→ YANG HARUS DIKERJAKAN: Ubah semua baris di bawah ini menjadi daftar bernomor, dan lewati baris yang kosong.
═══ DAFTAR BARIS ═══
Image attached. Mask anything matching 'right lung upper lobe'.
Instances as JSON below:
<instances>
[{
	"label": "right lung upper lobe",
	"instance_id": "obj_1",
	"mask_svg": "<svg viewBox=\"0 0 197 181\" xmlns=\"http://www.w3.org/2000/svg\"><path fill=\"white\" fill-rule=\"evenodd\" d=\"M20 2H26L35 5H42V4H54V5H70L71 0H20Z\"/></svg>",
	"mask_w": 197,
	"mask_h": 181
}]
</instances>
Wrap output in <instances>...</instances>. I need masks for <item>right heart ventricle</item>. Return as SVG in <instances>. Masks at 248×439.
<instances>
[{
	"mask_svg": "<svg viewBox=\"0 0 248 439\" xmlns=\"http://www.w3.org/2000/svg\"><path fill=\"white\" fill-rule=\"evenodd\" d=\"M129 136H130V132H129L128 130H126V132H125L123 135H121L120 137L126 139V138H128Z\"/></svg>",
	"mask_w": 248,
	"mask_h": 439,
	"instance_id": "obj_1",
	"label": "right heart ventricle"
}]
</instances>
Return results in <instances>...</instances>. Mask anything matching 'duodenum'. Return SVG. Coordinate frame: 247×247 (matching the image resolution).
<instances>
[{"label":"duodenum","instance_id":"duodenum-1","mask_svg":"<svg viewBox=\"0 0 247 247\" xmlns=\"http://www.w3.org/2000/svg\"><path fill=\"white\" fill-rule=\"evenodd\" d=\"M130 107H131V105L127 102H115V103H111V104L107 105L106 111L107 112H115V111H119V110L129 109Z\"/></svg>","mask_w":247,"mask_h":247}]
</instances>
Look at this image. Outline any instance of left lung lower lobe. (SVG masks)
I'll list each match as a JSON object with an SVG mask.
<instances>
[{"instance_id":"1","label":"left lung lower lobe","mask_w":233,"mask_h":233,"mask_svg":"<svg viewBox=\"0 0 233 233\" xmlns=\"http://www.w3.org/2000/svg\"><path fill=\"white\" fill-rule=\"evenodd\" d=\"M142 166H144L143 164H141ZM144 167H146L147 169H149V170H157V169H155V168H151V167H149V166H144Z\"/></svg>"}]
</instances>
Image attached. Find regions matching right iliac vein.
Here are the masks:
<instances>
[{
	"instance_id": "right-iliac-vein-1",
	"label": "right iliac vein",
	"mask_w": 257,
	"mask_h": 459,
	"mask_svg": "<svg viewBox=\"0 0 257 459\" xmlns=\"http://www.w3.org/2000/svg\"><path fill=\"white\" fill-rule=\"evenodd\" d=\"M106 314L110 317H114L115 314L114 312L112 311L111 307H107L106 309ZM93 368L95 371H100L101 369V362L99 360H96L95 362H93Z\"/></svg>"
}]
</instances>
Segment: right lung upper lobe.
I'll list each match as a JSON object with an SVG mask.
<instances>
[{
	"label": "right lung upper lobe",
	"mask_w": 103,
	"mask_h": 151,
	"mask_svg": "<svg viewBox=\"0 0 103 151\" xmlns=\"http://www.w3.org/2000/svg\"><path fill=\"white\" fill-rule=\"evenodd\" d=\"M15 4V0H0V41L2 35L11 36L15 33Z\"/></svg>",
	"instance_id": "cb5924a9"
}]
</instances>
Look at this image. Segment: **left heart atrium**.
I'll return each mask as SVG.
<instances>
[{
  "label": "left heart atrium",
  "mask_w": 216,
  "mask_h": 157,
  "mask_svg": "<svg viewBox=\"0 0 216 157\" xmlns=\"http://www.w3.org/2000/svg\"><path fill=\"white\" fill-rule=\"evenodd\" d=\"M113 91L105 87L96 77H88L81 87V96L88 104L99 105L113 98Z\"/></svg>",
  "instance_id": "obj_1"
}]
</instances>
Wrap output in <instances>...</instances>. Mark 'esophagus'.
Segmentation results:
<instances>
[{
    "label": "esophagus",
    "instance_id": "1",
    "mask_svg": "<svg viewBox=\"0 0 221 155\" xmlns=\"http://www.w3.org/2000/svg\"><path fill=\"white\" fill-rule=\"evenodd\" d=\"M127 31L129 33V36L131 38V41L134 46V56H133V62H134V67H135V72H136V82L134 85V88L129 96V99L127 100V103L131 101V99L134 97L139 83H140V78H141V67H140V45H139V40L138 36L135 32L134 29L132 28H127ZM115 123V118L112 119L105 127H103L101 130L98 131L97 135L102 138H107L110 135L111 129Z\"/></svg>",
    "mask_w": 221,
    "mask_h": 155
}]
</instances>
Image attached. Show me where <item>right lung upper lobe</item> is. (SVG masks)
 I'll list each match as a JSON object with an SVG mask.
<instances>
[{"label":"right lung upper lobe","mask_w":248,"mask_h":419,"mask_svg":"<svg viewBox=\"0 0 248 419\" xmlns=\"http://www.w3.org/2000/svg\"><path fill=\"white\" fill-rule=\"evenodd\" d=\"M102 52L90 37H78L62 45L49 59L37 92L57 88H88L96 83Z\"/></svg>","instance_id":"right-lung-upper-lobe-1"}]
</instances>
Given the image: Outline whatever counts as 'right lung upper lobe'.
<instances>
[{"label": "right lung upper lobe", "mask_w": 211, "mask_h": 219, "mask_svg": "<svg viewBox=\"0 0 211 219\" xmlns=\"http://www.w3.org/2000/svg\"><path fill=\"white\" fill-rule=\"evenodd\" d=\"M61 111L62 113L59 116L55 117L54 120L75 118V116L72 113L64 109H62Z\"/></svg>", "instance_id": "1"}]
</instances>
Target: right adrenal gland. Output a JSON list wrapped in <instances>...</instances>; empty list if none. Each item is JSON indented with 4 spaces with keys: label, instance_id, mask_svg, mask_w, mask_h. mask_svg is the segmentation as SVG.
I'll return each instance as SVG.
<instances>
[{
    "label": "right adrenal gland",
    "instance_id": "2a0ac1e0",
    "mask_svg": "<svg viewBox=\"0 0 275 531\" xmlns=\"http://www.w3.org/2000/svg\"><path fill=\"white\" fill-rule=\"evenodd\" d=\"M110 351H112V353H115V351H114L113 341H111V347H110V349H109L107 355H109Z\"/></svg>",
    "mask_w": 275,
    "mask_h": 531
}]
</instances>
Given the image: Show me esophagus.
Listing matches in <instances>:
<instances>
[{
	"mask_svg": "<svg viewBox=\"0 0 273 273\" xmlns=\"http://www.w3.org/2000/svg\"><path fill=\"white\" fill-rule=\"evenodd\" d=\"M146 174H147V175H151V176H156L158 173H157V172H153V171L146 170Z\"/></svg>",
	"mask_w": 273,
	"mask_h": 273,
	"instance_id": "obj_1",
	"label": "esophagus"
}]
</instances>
═══
→ HASIL TUGAS:
1. Image attached. Mask anything matching 'right lung upper lobe'.
2. Instances as JSON below:
3. <instances>
4. [{
5. 	"label": "right lung upper lobe",
6. 	"instance_id": "obj_1",
7. 	"mask_svg": "<svg viewBox=\"0 0 197 181\" xmlns=\"http://www.w3.org/2000/svg\"><path fill=\"white\" fill-rule=\"evenodd\" d=\"M20 2H26L35 5H42V4H54V5H70L71 0H20Z\"/></svg>",
8. 	"mask_w": 197,
9. 	"mask_h": 181
10. }]
11. </instances>
12. Wrap output in <instances>...</instances>. I need masks for <item>right heart ventricle</item>. Return as SVG in <instances>. Masks at 248×439.
13. <instances>
14. [{
15. 	"mask_svg": "<svg viewBox=\"0 0 248 439\" xmlns=\"http://www.w3.org/2000/svg\"><path fill=\"white\" fill-rule=\"evenodd\" d=\"M129 136H130V132H129L128 130H126V132H125L123 135H121L120 137L126 139V138H128Z\"/></svg>",
16. 	"mask_w": 248,
17. 	"mask_h": 439,
18. 	"instance_id": "obj_1",
19. 	"label": "right heart ventricle"
20. }]
21. </instances>
22. Return results in <instances>...</instances>. Mask anything matching 'duodenum'. Return SVG. Coordinate frame: 247×247 (matching the image resolution).
23. <instances>
24. [{"label":"duodenum","instance_id":"duodenum-1","mask_svg":"<svg viewBox=\"0 0 247 247\" xmlns=\"http://www.w3.org/2000/svg\"><path fill=\"white\" fill-rule=\"evenodd\" d=\"M130 107H131V105L127 102H115V103H111V104L107 105L106 111L107 112H115V111H119V110L129 109Z\"/></svg>","mask_w":247,"mask_h":247}]
25. </instances>
26. Look at this image. Outline any instance of left lung lower lobe. (SVG masks)
27. I'll list each match as a JSON object with an SVG mask.
28. <instances>
29. [{"instance_id":"1","label":"left lung lower lobe","mask_w":233,"mask_h":233,"mask_svg":"<svg viewBox=\"0 0 233 233\" xmlns=\"http://www.w3.org/2000/svg\"><path fill=\"white\" fill-rule=\"evenodd\" d=\"M142 166H144L143 164H141ZM144 167H146L147 169H149V170H157V169H155V168H151V167H149V166H144Z\"/></svg>"}]
30. </instances>
31. Image attached. Find regions matching right iliac vein.
32. Here are the masks:
33. <instances>
34. [{
35. 	"instance_id": "right-iliac-vein-1",
36. 	"label": "right iliac vein",
37. 	"mask_w": 257,
38. 	"mask_h": 459,
39. 	"mask_svg": "<svg viewBox=\"0 0 257 459\" xmlns=\"http://www.w3.org/2000/svg\"><path fill=\"white\" fill-rule=\"evenodd\" d=\"M106 314L110 317H114L115 314L114 312L112 311L111 307H107L106 309ZM93 368L95 371H100L101 369V362L99 360H96L95 362H93Z\"/></svg>"
40. }]
41. </instances>
42. Segment: right lung upper lobe.
43. I'll list each match as a JSON object with an SVG mask.
44. <instances>
45. [{
46. 	"label": "right lung upper lobe",
47. 	"mask_w": 103,
48. 	"mask_h": 151,
49. 	"mask_svg": "<svg viewBox=\"0 0 103 151\" xmlns=\"http://www.w3.org/2000/svg\"><path fill=\"white\" fill-rule=\"evenodd\" d=\"M15 4V0H0V41L2 35L11 36L15 33Z\"/></svg>",
50. 	"instance_id": "cb5924a9"
51. }]
52. </instances>
53. Look at this image. Segment: **left heart atrium**.
54. I'll return each mask as SVG.
55. <instances>
56. [{
57.   "label": "left heart atrium",
58.   "mask_w": 216,
59.   "mask_h": 157,
60.   "mask_svg": "<svg viewBox=\"0 0 216 157\" xmlns=\"http://www.w3.org/2000/svg\"><path fill=\"white\" fill-rule=\"evenodd\" d=\"M113 91L105 87L96 77H88L81 87V96L88 104L99 105L113 98Z\"/></svg>",
61.   "instance_id": "obj_1"
62. }]
63. </instances>
64. Wrap output in <instances>...</instances>. Mark 'esophagus'.
65. Segmentation results:
66. <instances>
67. [{
68.     "label": "esophagus",
69.     "instance_id": "1",
70.     "mask_svg": "<svg viewBox=\"0 0 221 155\" xmlns=\"http://www.w3.org/2000/svg\"><path fill=\"white\" fill-rule=\"evenodd\" d=\"M127 31L129 33V36L131 38V41L134 46V56H133V62H134V67H135V72H136V82L134 85V88L129 96V99L127 100V103L131 101V99L134 97L139 83H140V78H141V67H140V45H139V40L138 36L135 32L134 29L132 28H127ZM115 123V118L112 119L105 127H103L101 130L98 131L97 135L102 138H107L110 135L111 129Z\"/></svg>",
71.     "mask_w": 221,
72.     "mask_h": 155
73. }]
74. </instances>
75. Image attached. Show me where <item>right lung upper lobe</item> is. (SVG masks)
76.  I'll list each match as a JSON object with an SVG mask.
77. <instances>
78. [{"label":"right lung upper lobe","mask_w":248,"mask_h":419,"mask_svg":"<svg viewBox=\"0 0 248 419\" xmlns=\"http://www.w3.org/2000/svg\"><path fill=\"white\" fill-rule=\"evenodd\" d=\"M102 52L90 37H78L62 45L49 59L37 92L57 88H88L96 83Z\"/></svg>","instance_id":"right-lung-upper-lobe-1"}]
79. </instances>
80. Given the image: Outline whatever counts as 'right lung upper lobe'.
81. <instances>
82. [{"label": "right lung upper lobe", "mask_w": 211, "mask_h": 219, "mask_svg": "<svg viewBox=\"0 0 211 219\" xmlns=\"http://www.w3.org/2000/svg\"><path fill=\"white\" fill-rule=\"evenodd\" d=\"M61 111L62 113L59 116L55 117L54 120L75 118V116L72 113L64 109H62Z\"/></svg>", "instance_id": "1"}]
83. </instances>
84. Target: right adrenal gland. Output a JSON list wrapped in <instances>...</instances>; empty list if none. Each item is JSON indented with 4 spaces with keys: label, instance_id, mask_svg, mask_w, mask_h. mask_svg is the segmentation as SVG.
85. I'll return each instance as SVG.
86. <instances>
87. [{
88.     "label": "right adrenal gland",
89.     "instance_id": "2a0ac1e0",
90.     "mask_svg": "<svg viewBox=\"0 0 275 531\" xmlns=\"http://www.w3.org/2000/svg\"><path fill=\"white\" fill-rule=\"evenodd\" d=\"M110 351H112V353H115V351H114L113 341H111V347H110V349H109L107 355H109Z\"/></svg>",
91.     "mask_w": 275,
92.     "mask_h": 531
93. }]
94. </instances>
95. Given the image: Show me esophagus.
96. Listing matches in <instances>:
97. <instances>
98. [{
99. 	"mask_svg": "<svg viewBox=\"0 0 273 273\" xmlns=\"http://www.w3.org/2000/svg\"><path fill=\"white\" fill-rule=\"evenodd\" d=\"M146 174H147V175H151V176H156L158 173H157V172H153V171L146 170Z\"/></svg>",
100. 	"mask_w": 273,
101. 	"mask_h": 273,
102. 	"instance_id": "obj_1",
103. 	"label": "esophagus"
104. }]
105. </instances>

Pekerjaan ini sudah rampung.